##### GIVEN ENTRIES #####

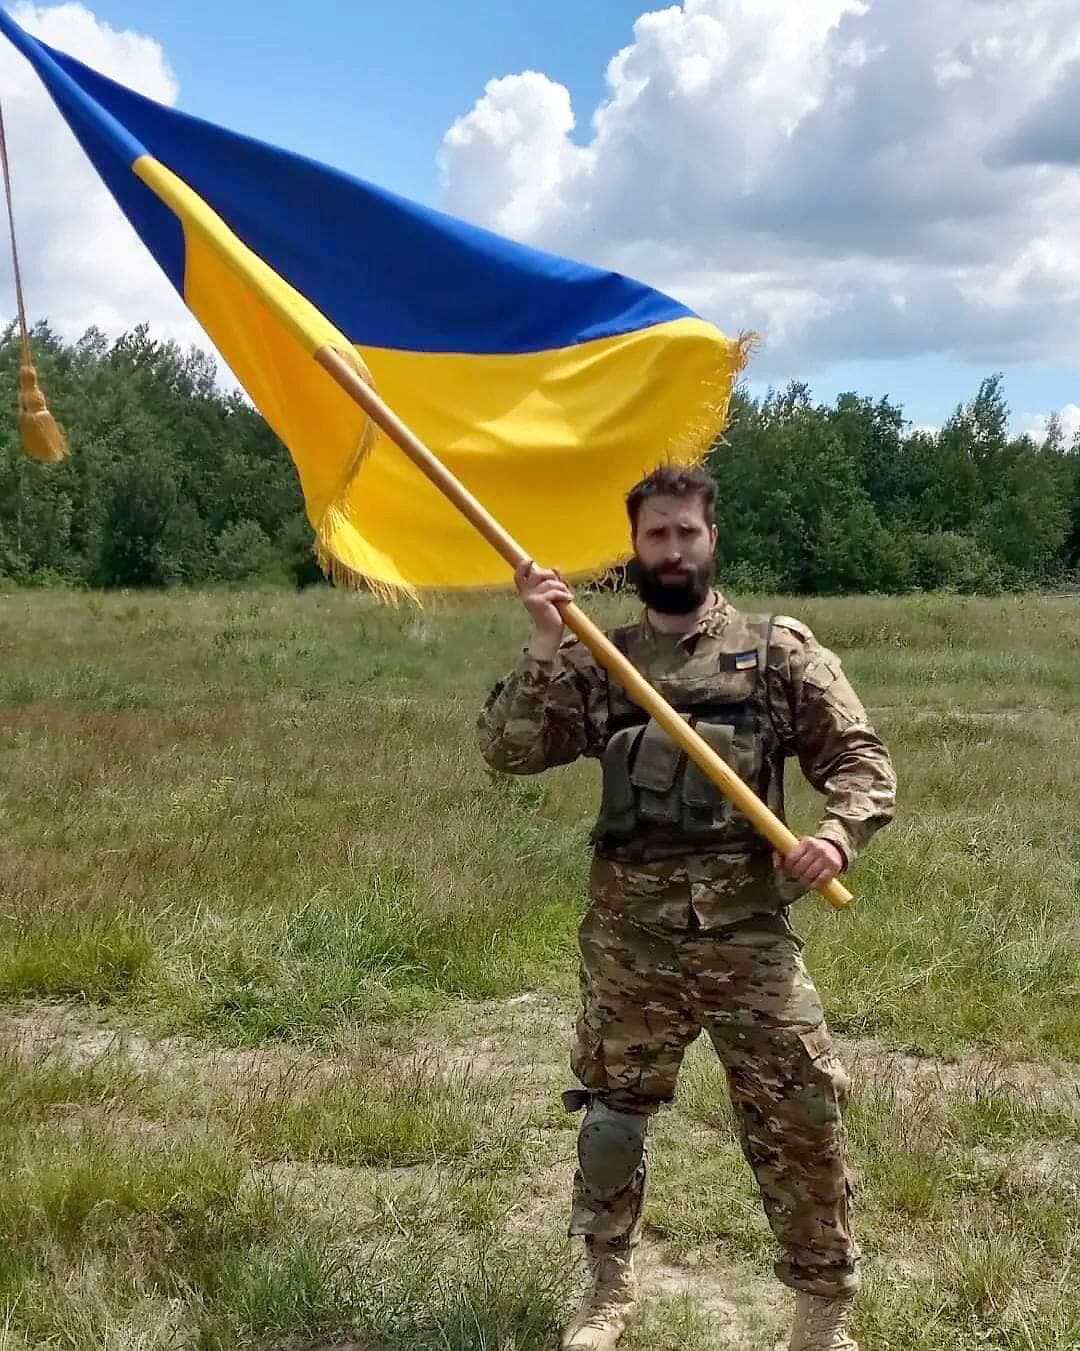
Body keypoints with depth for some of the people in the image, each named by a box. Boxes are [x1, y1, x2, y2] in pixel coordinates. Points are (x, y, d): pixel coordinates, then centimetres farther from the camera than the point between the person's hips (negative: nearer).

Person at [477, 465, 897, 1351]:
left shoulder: (779, 648, 3)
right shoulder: (597, 662, 7)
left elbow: (861, 758, 2)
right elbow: (507, 752, -1)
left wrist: (838, 834, -18)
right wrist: (545, 648, -12)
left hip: (748, 928, -1)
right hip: (628, 931, 2)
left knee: (800, 1118, 0)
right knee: (612, 1108, 13)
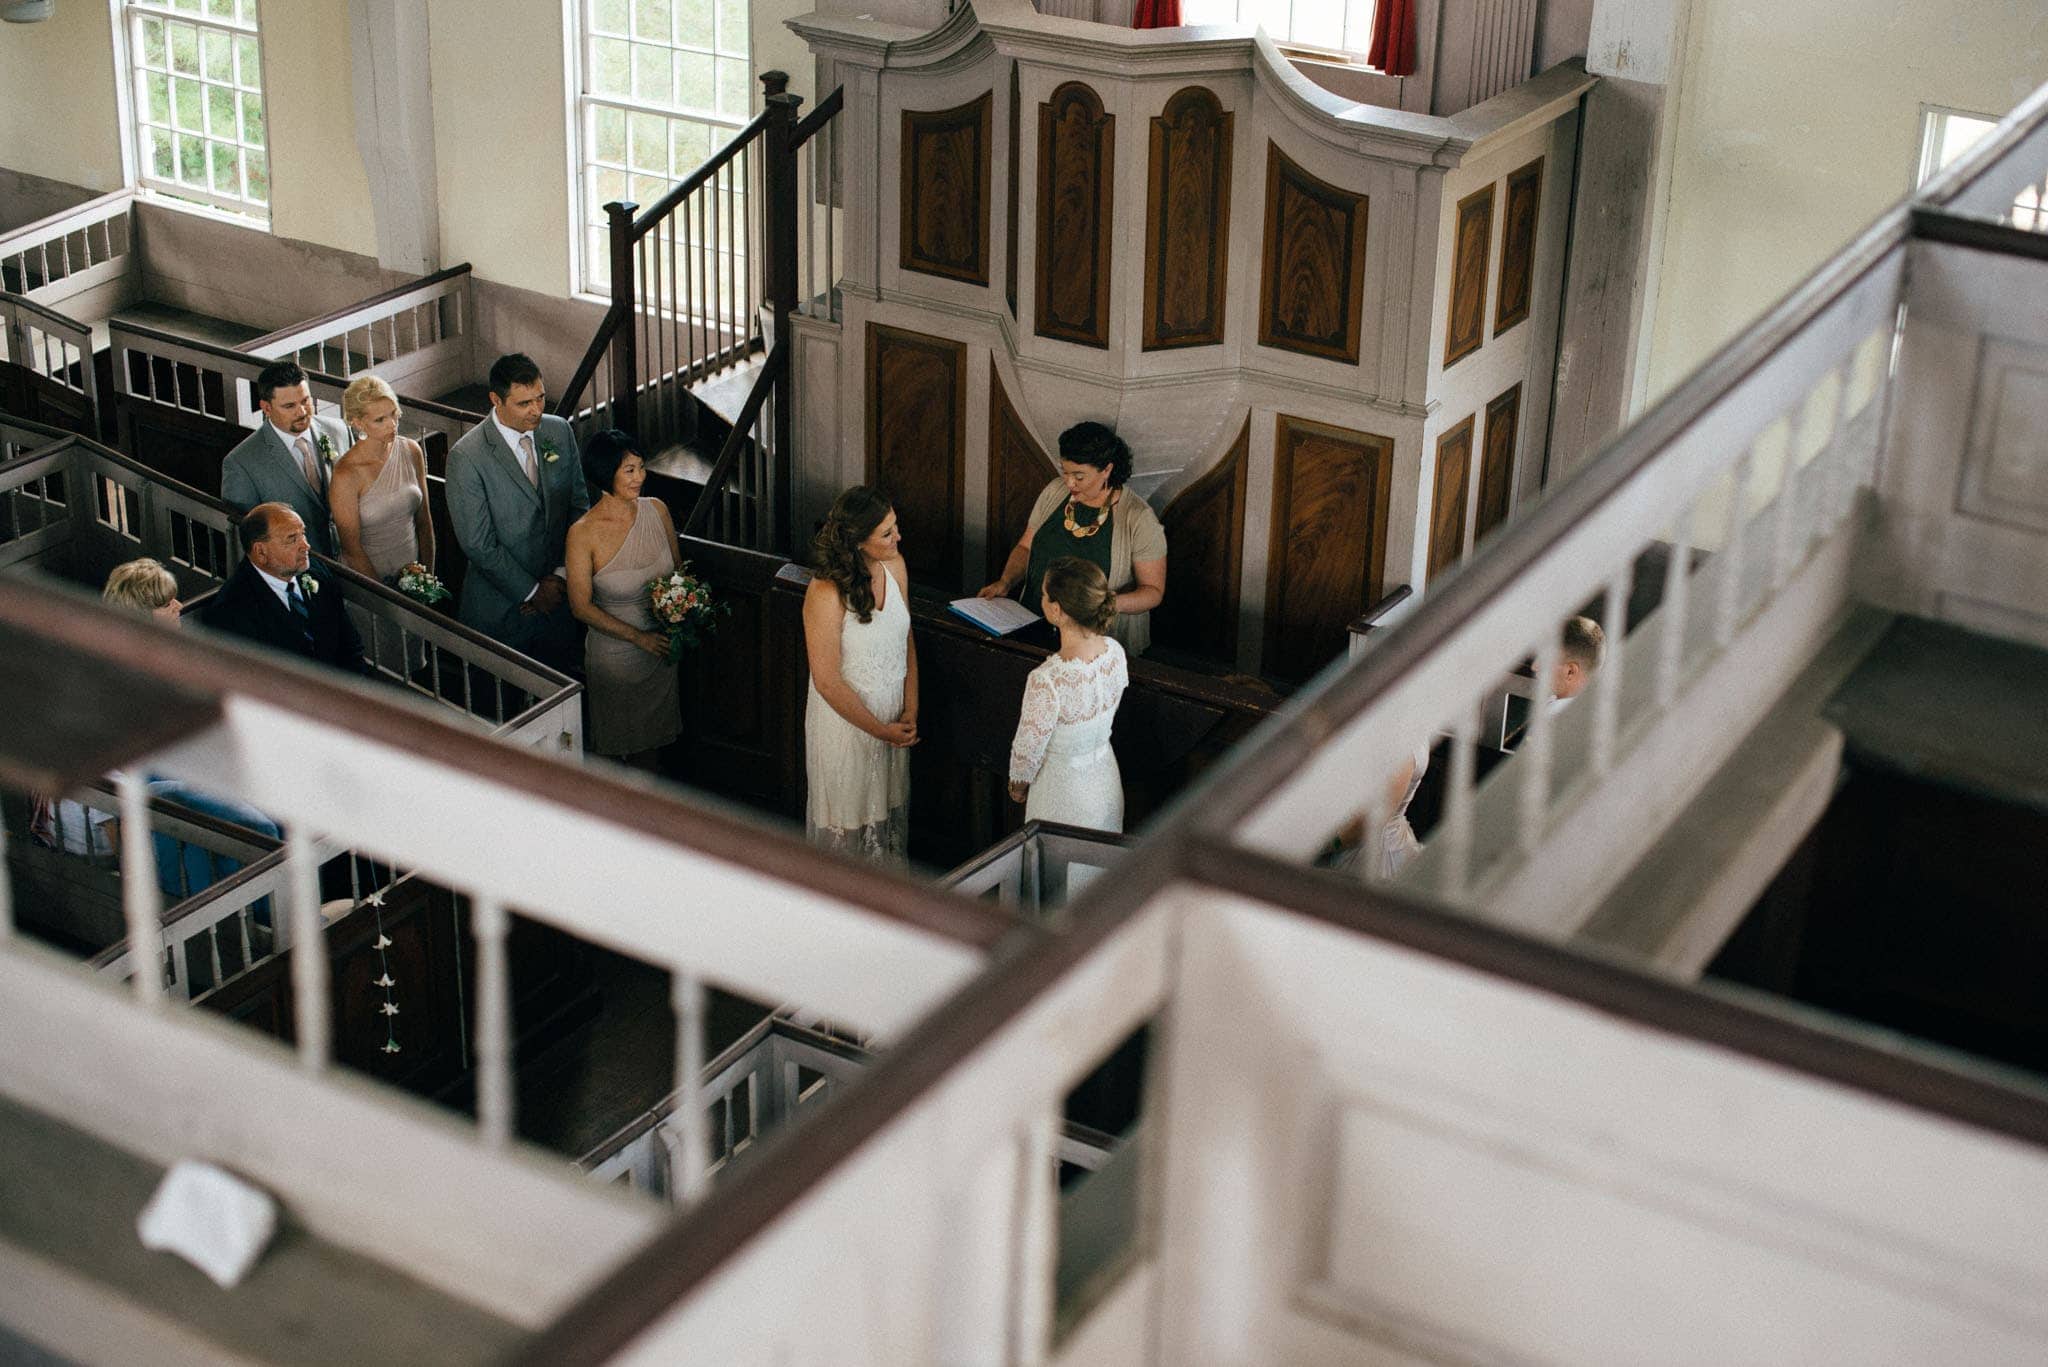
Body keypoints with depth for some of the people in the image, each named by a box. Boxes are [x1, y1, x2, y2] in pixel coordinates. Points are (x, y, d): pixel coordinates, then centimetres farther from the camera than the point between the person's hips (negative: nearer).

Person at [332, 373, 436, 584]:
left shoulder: (411, 451, -5)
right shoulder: (346, 475, -20)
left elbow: (424, 520, 3)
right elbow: (351, 549, -15)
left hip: (411, 572, 5)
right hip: (369, 581, -5)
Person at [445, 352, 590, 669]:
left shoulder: (559, 431, -3)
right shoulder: (466, 457, -20)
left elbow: (580, 504, 5)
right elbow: (478, 544, -17)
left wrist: (563, 573, -6)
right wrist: (531, 591, -12)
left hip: (558, 594, 4)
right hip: (501, 604, -4)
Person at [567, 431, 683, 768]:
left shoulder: (657, 510, -7)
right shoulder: (583, 533, -20)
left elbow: (678, 569, 7)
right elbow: (581, 606, -15)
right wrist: (639, 637, -19)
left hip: (662, 647, 4)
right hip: (614, 651, -4)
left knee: (649, 739, 21)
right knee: (616, 739, 14)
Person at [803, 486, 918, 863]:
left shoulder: (894, 566, -8)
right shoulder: (826, 594, -29)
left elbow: (906, 641, 4)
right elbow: (827, 681, -22)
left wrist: (910, 711, -3)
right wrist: (879, 730, -14)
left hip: (892, 717, 6)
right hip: (845, 719, -6)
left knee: (890, 805, 23)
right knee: (847, 817, 12)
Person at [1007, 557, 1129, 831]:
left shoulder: (1048, 680, -34)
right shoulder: (1115, 652, -14)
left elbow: (1028, 749, -21)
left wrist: (1018, 785, 0)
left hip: (1064, 793, -6)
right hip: (1106, 780, 6)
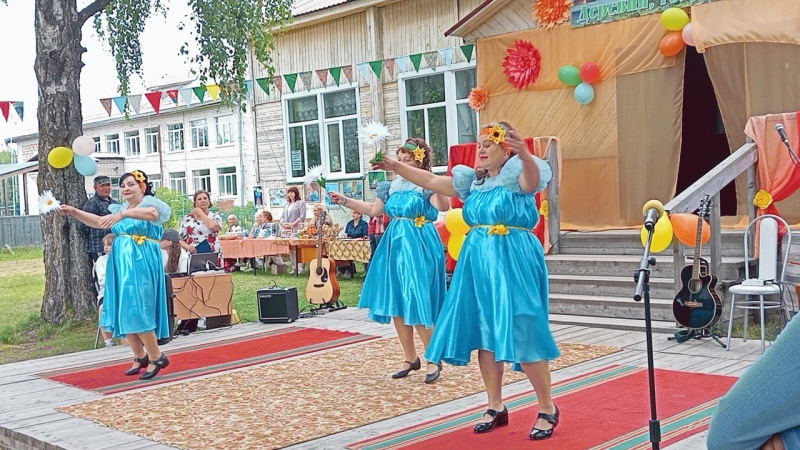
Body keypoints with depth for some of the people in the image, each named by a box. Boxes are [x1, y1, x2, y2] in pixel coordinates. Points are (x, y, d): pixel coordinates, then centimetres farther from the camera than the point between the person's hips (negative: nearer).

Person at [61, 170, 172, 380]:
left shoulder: (150, 203, -5)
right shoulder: (120, 209, 18)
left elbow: (152, 213, -29)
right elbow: (98, 221, 11)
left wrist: (124, 214, -43)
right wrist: (74, 212, -4)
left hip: (142, 262, -8)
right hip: (121, 263, 8)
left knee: (137, 310, -12)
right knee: (125, 311, 7)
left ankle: (156, 357, -2)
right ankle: (140, 356, 18)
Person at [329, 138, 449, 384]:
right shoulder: (393, 186, 13)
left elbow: (444, 206, -24)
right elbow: (374, 210, 22)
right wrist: (345, 201, 17)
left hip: (419, 244, -7)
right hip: (395, 243, 7)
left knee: (418, 303, -9)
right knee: (395, 303, 8)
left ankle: (433, 360, 6)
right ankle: (410, 358, 21)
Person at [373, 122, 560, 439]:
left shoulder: (518, 176, -7)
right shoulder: (472, 181, 13)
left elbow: (533, 177, -31)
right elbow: (431, 181, 17)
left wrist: (525, 155, -52)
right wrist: (395, 167, 12)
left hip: (512, 261, -7)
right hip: (478, 263, 7)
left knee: (523, 335, -8)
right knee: (484, 334, 9)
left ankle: (548, 409, 7)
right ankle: (496, 407, 21)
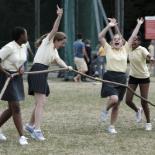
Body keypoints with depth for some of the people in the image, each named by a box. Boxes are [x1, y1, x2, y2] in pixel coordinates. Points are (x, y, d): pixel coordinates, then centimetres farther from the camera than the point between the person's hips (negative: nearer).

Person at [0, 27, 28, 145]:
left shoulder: (24, 47, 6)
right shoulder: (10, 47, -18)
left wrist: (21, 68, -1)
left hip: (17, 78, 8)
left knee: (12, 109, 11)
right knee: (16, 107, -10)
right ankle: (22, 136, -7)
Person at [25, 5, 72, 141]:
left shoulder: (54, 50, 19)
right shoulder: (47, 42, -1)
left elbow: (58, 60, 1)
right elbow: (54, 30, -16)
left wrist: (66, 66, -19)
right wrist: (59, 17, -27)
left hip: (43, 73, 9)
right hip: (37, 71, -9)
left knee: (40, 102, 15)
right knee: (41, 102, -15)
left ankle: (31, 125, 31)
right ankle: (37, 130, -18)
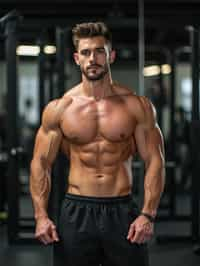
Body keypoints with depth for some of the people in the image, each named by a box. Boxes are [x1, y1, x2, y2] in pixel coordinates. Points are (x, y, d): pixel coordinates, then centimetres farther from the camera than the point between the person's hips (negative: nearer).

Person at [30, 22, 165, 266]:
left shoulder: (137, 106, 0)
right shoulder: (58, 109, 1)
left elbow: (154, 161, -1)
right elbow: (41, 163, 4)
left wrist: (148, 215, -11)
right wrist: (41, 216, -5)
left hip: (122, 210, 0)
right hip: (77, 211, 1)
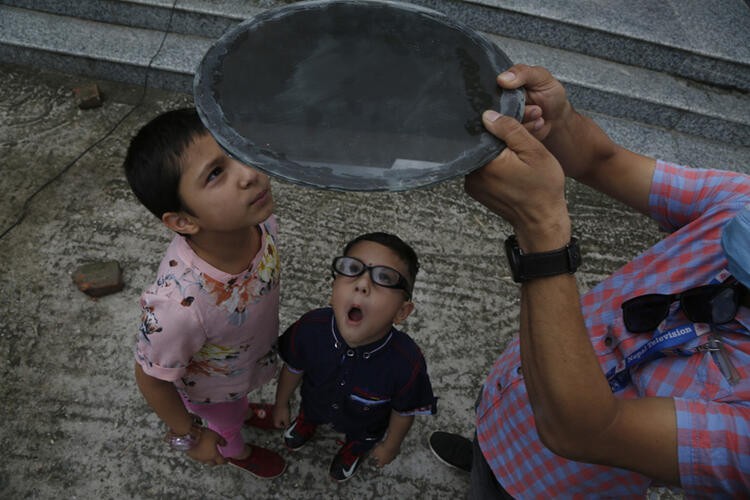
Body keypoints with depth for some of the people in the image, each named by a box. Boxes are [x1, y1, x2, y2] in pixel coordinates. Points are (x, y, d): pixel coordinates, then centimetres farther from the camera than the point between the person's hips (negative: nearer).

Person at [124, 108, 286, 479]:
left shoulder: (257, 219, -32)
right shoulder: (178, 306, -49)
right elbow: (150, 379, -27)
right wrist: (190, 437, -11)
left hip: (249, 358, 4)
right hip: (212, 388, -3)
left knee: (241, 394, 38)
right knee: (227, 424, 32)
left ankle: (245, 410, 73)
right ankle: (236, 452, 67)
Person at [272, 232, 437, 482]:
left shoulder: (407, 364, -45)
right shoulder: (309, 329, -38)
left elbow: (403, 412, -21)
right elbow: (293, 368, -14)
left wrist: (390, 445, -3)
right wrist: (281, 405, 3)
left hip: (364, 425, -1)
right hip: (316, 403, 2)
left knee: (360, 439, 33)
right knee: (309, 410, 36)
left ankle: (353, 450, 68)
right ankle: (307, 422, 71)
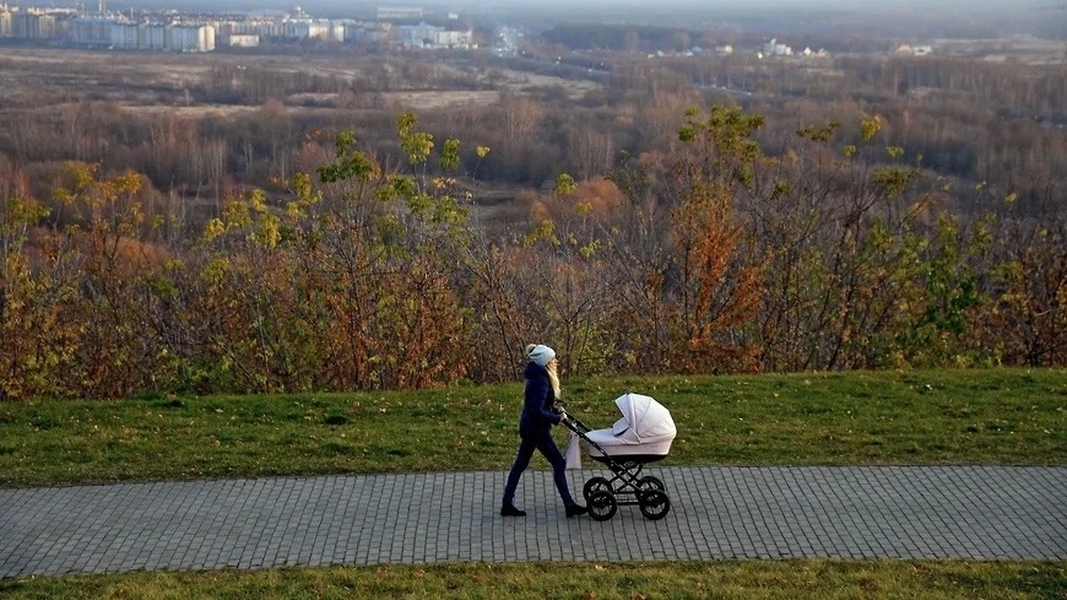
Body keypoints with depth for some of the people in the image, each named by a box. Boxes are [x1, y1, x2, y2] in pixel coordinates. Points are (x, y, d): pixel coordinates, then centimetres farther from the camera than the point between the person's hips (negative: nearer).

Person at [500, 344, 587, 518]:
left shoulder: (536, 377, 8)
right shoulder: (540, 381, -23)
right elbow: (538, 412, -26)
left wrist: (555, 410, 7)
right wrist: (557, 418, -14)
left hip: (528, 427, 10)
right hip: (538, 429, -10)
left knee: (520, 464, 13)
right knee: (558, 464, 1)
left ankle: (507, 504, 17)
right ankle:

#####

Can you render every line of the material above as a Markdown table with the columns Row and Line, numbering the rows and omitting blank lines and the pictures?

| Row | Line |
|---|---|
| 1 | Body keypoints with depth for some of the people in the image, each named by a box. Boxes are [x1, y1, x2, y2] in pixel coordinates. Points are (x, y, d): pixel coordinates, then centimetres farther from the camera than the point between the person's hips (negative: nearer). |
| 2 | Person at [477, 465, 897, 1351]: |
| 3 | left shoulder: (779, 648, 3) |
| 4 | right shoulder: (597, 662, 7) |
| 5 | left elbow: (861, 758, 2) |
| 6 | right elbow: (507, 752, -1) |
| 7 | left wrist: (838, 834, -18) |
| 8 | right wrist: (545, 648, -12) |
| 9 | left hip: (748, 928, -1) |
| 10 | right hip: (628, 931, 2) |
| 11 | left knee: (800, 1118, 0) |
| 12 | right knee: (612, 1108, 13) |
| 13 | Body keypoints with depth for some of the people in the image, each named by a box. Boxes are [x1, y1, x2, y2] in pixel coordinates. Points are (x, y, d): pixel coordinates, then centimetres farther from the camera than the point between the person's hips (negative: nearer). |
| 14 | Person at [332, 373, 436, 584]: |
| 15 | left shoulder: (411, 451, -5) |
| 16 | right shoulder: (346, 475, -20) |
| 17 | left elbow: (424, 520, 3) |
| 18 | right elbow: (351, 549, -15) |
| 19 | left hip: (411, 572, 5) |
| 20 | right hip: (369, 581, -5) |
| 21 | Person at [445, 352, 590, 669]: |
| 22 | left shoulder: (559, 431, -3) |
| 23 | right shoulder: (466, 457, -20) |
| 24 | left elbow: (580, 504, 5) |
| 25 | right elbow: (478, 544, -17) |
| 26 | left wrist: (563, 573, -6) |
| 27 | right wrist: (531, 591, -12) |
| 28 | left hip: (558, 594, 4) |
| 29 | right hip: (501, 604, -4) |
| 30 | Person at [567, 431, 683, 768]: |
| 31 | left shoulder: (657, 510, -7) |
| 32 | right shoulder: (583, 533, -20) |
| 33 | left elbow: (678, 569, 7) |
| 34 | right elbow: (581, 606, -15) |
| 35 | right wrist: (639, 637, -19) |
| 36 | left hip: (662, 647, 4) |
| 37 | right hip: (614, 651, -4) |
| 38 | left knee: (649, 739, 21) |
| 39 | right knee: (616, 739, 14) |
| 40 | Person at [803, 486, 918, 863]: |
| 41 | left shoulder: (894, 566, -8) |
| 42 | right shoulder: (826, 594, -29) |
| 43 | left elbow: (906, 641, 4) |
| 44 | right elbow: (827, 681, -22) |
| 45 | left wrist: (910, 711, -3) |
| 46 | right wrist: (879, 730, -14) |
| 47 | left hip: (892, 717, 6) |
| 48 | right hip: (845, 719, -6) |
| 49 | left knee: (890, 805, 23) |
| 50 | right knee: (847, 817, 12) |
| 51 | Person at [1007, 557, 1129, 831]: |
| 52 | left shoulder: (1048, 680, -34) |
| 53 | right shoulder: (1115, 652, -14) |
| 54 | left elbow: (1028, 749, -21) |
| 55 | left wrist: (1018, 785, 0) |
| 56 | left hip: (1064, 793, -6) |
| 57 | right hip: (1106, 780, 6) |
| 58 | Body keypoints with depth for some of the people in the image, each named by a box. Boxes are [x1, y1, x2, y2] in pixel coordinates. Points are (x, y, d): pixel coordinates, then centimetres farther from the camera than the point between the person's hips (negative: nearer). |
| 59 | Person at [61, 170, 172, 380]: |
| 60 | left shoulder: (150, 203, -5) |
| 61 | right shoulder: (120, 209, 18) |
| 62 | left elbow: (152, 213, -29) |
| 63 | right elbow: (98, 221, 11) |
| 64 | left wrist: (124, 214, -43) |
| 65 | right wrist: (74, 212, -4) |
| 66 | left hip: (142, 262, -8) |
| 67 | right hip: (121, 263, 8) |
| 68 | left knee: (137, 310, -12) |
| 69 | right knee: (125, 311, 7) |
| 70 | left ankle: (156, 357, -2) |
| 71 | right ankle: (140, 356, 18) |
| 72 | Person at [329, 138, 449, 384]: |
| 73 | right shoulder: (393, 186, 13) |
| 74 | left elbow: (444, 206, -24) |
| 75 | right elbow: (374, 210, 22) |
| 76 | right wrist: (345, 201, 17) |
| 77 | left hip: (419, 244, -7) |
| 78 | right hip: (395, 243, 7) |
| 79 | left knee: (418, 303, -9) |
| 80 | right knee: (395, 303, 8) |
| 81 | left ankle: (433, 360, 6) |
| 82 | right ankle: (410, 358, 21) |
| 83 | Person at [373, 122, 560, 439]: |
| 84 | left shoulder: (518, 176, -7) |
| 85 | right shoulder: (472, 181, 13) |
| 86 | left elbow: (533, 177, -31) |
| 87 | right elbow: (431, 181, 17) |
| 88 | left wrist: (525, 155, -52) |
| 89 | right wrist: (395, 167, 12) |
| 90 | left hip: (512, 261, -7) |
| 91 | right hip: (478, 263, 7) |
| 92 | left knee: (523, 335, -8) |
| 93 | right knee: (484, 334, 9) |
| 94 | left ankle: (548, 409, 7) |
| 95 | right ankle: (496, 407, 21) |
| 96 | Body keypoints with depth for some of the people in the image, each named by a box. Boxes are [x1, y1, x2, y2] in pixel coordinates. Points are (x, y, d): pixel coordinates, then centimetres farther from the camera than the point between the person's hips (negative: nearer). |
| 97 | Person at [0, 27, 28, 145]: |
| 98 | left shoulder: (24, 47, 6) |
| 99 | right shoulder: (10, 47, -18) |
| 100 | left wrist: (21, 68, -1) |
| 101 | left hip: (17, 78, 8) |
| 102 | left knee: (12, 109, 11) |
| 103 | right knee: (16, 107, -10) |
| 104 | right ankle: (22, 136, -7) |
| 105 | Person at [25, 5, 72, 141]: |
| 106 | left shoulder: (54, 50, 19) |
| 107 | right shoulder: (47, 42, -1) |
| 108 | left elbow: (58, 60, 1) |
| 109 | right elbow: (54, 30, -16) |
| 110 | left wrist: (66, 66, -19) |
| 111 | right wrist: (59, 17, -27) |
| 112 | left hip: (43, 73, 9) |
| 113 | right hip: (37, 71, -9) |
| 114 | left knee: (40, 102, 15) |
| 115 | right knee: (41, 102, -15) |
| 116 | left ankle: (31, 125, 31) |
| 117 | right ankle: (37, 130, -18) |
| 118 | Body keypoints with depth for some of the people in the image, each named by a box. Boxes are [x1, y1, x2, y2] in pixel coordinates. Points are (x, y, d): pixel coordinates, then centimetres farther from the camera than the point between the person's hips (negative: nearer). |
| 119 | Person at [30, 22, 165, 266]: |
| 120 | left shoulder: (137, 106, 0) |
| 121 | right shoulder: (58, 109, 1) |
| 122 | left elbow: (154, 161, -1) |
| 123 | right elbow: (41, 163, 4) |
| 124 | left wrist: (148, 215, -11) |
| 125 | right wrist: (41, 216, -5) |
| 126 | left hip: (122, 210, 0) |
| 127 | right hip: (77, 211, 1) |
| 128 | Body keypoints with depth for some of the people in the image, each named by a box. Boxes are [x1, y1, x2, y2] in pixel coordinates. Points are (x, y, d): pixel coordinates, then centimetres farther from the camera than the point between the person's hips (negative: nearer). |
| 129 | Person at [124, 108, 286, 479]: |
| 130 | left shoulder: (257, 219, -32) |
| 131 | right shoulder: (178, 306, -49) |
| 132 | right elbow: (150, 379, -27) |
| 133 | right wrist: (190, 437, -11) |
| 134 | left hip: (249, 358, 4) |
| 135 | right hip: (212, 388, -3) |
| 136 | left knee: (241, 394, 38) |
| 137 | right knee: (227, 424, 32) |
| 138 | left ankle: (245, 410, 73) |
| 139 | right ankle: (236, 452, 67) |
| 140 | Person at [272, 232, 437, 482]: |
| 141 | left shoulder: (407, 364, -45) |
| 142 | right shoulder: (309, 329, -38) |
| 143 | left elbow: (403, 412, -21) |
| 144 | right elbow: (293, 368, -14) |
| 145 | left wrist: (390, 445, -3) |
| 146 | right wrist: (281, 405, 3) |
| 147 | left hip: (364, 425, -1) |
| 148 | right hip: (316, 403, 2) |
| 149 | left knee: (360, 439, 33) |
| 150 | right knee: (309, 410, 36) |
| 151 | left ankle: (353, 450, 68) |
| 152 | right ankle: (307, 422, 71) |
| 153 | Body keypoints with depth for some of the people in the image, each named by a box. Boxes are [x1, y1, x2, y2] in pixel coordinates. Points are (x, y, d): pixel coordinates, then centimetres farther from the camera than the point between the person's hips (negative: nearer). |
| 154 | Person at [500, 344, 587, 518]: |
| 155 | left shoulder: (536, 377, 8) |
| 156 | right shoulder: (540, 381, -23) |
| 157 | right elbow: (538, 412, -26) |
| 158 | left wrist: (555, 410, 7) |
| 159 | right wrist: (557, 418, -14) |
| 160 | left hip: (528, 427, 10) |
| 161 | right hip: (538, 429, -10) |
| 162 | left knee: (520, 464, 13) |
| 163 | right knee: (558, 464, 1) |
| 164 | left ankle: (507, 504, 17) |
| 165 | right ankle: |